提供的文章 »
▽
Go map實現原理

本文轉載自查看原文 2019-02-20 20:16 611 Golang

map結構

整體為一個數組，數組每個元素可以理解成一個槽，槽是一個鏈表結構，槽的每個節點可存8個元素，搞清楚了map的結構，想想對應的增刪改查操作也不是那么難

1：槽大小計算&hash算法

我們可以簡單的理解成：槽大小為1<<N，每個元素計算出一個hash值hashCode，hash到這些槽中，hash算法：hashCode&1<<N-1，剛好和槽的范圍完全重合

關於hash沖突，那是必須的，當你指定預計元素個數時，預計平均一個槽6.5個元素，據我觀察好多語言的hash都是采用hashCode&1<<N-1的hash方式，可能是因為實現簡單，元素分布比較均勻

hashCode的計算請參考文件：src/runtime/hash64.go src/runtime/hash32.go

2：容量計算和擴容

m := make(map[string]int, hint)
func overLoadFactor(count int64, B uint8) bool {
   return count >= 8 && float32(count) >= 6.5*float32((uint64(1)<<B))
}
b := uint8(0)  //最大128位足夠了
for ; overLoadFactor(hint, b); b++ {
}

func makeBucketArray(t *maptype, b uint8) (buckets unsafe.Pointer, nextOverflow *bmap) {
   base := uintptr(1 << b)
   nbuckets := base
   if b >= 4 {
      nbuckets += 1 << (b - 4)    //多分配了1/16的空間，當某個槽滿了之后可以可以從這里多取出一個節點
      sz := t.bucket.size * nbuckets
      up := roundupsize(sz)
      if up != sz {
         nbuckets = up / t.bucket.size
      }
   }
   buckets = newarray(t.bucket, int(nbuckets))
   if base != nbuckets {
      nextOverflow = (*bmap)(add(buckets, base*uintptr(t.bucketsize)))
      last := (*bmap)(add(buckets, (nbuckets-1)*uintptr(t.bucketsize)))
△
任務要求 » 在 Go map 實現原理一文所列的 makeBucketArray 函數中，哪些變數是用「:=」宣告的？請全部列出。

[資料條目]
▽
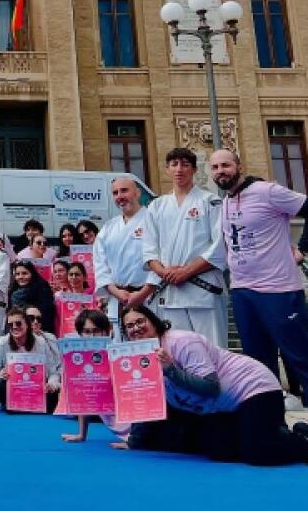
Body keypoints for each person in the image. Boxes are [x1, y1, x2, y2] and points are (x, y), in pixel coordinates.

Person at [208, 148, 308, 446]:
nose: (221, 171)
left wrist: (302, 250)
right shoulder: (225, 203)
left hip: (278, 291)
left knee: (303, 360)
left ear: (238, 166)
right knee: (259, 367)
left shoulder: (267, 192)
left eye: (226, 165)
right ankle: (273, 428)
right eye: (215, 167)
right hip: (243, 292)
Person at [118, 305, 308, 466]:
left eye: (140, 321)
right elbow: (143, 401)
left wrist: (171, 371)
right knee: (220, 450)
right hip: (220, 407)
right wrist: (134, 440)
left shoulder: (181, 342)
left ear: (153, 321)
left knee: (258, 454)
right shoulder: (139, 360)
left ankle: (307, 443)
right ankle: (271, 432)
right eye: (130, 326)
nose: (136, 328)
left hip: (254, 389)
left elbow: (211, 387)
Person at [143, 148, 228, 346]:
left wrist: (186, 271)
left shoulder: (210, 201)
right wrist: (164, 272)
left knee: (213, 351)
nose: (179, 169)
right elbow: (148, 250)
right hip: (170, 292)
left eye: (185, 164)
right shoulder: (157, 206)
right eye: (174, 164)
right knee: (178, 354)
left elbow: (219, 245)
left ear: (194, 170)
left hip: (203, 290)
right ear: (167, 169)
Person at [93, 177, 154, 336]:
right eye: (115, 193)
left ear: (138, 193)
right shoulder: (108, 228)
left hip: (148, 297)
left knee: (150, 349)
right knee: (122, 353)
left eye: (124, 190)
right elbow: (100, 265)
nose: (119, 196)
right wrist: (116, 292)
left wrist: (143, 293)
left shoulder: (153, 220)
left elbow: (161, 261)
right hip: (117, 298)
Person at [0, 305, 62, 410]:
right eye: (11, 325)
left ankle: (4, 404)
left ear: (27, 325)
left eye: (18, 323)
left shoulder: (41, 343)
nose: (14, 327)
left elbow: (53, 373)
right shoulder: (3, 342)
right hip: (11, 388)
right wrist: (0, 375)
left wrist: (51, 384)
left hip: (36, 389)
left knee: (54, 396)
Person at [61, 309, 122, 444]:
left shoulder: (119, 354)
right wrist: (81, 435)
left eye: (96, 331)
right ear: (80, 334)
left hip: (136, 423)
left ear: (107, 331)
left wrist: (135, 439)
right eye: (87, 332)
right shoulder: (80, 358)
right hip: (116, 426)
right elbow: (84, 398)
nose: (92, 336)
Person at [8, 259, 57, 334]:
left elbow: (46, 316)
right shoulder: (13, 291)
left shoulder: (42, 289)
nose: (20, 277)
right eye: (17, 274)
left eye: (24, 273)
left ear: (32, 274)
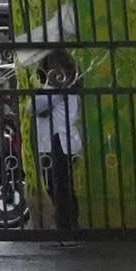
△
練習答覆 » base、nbuckets、sz、up、last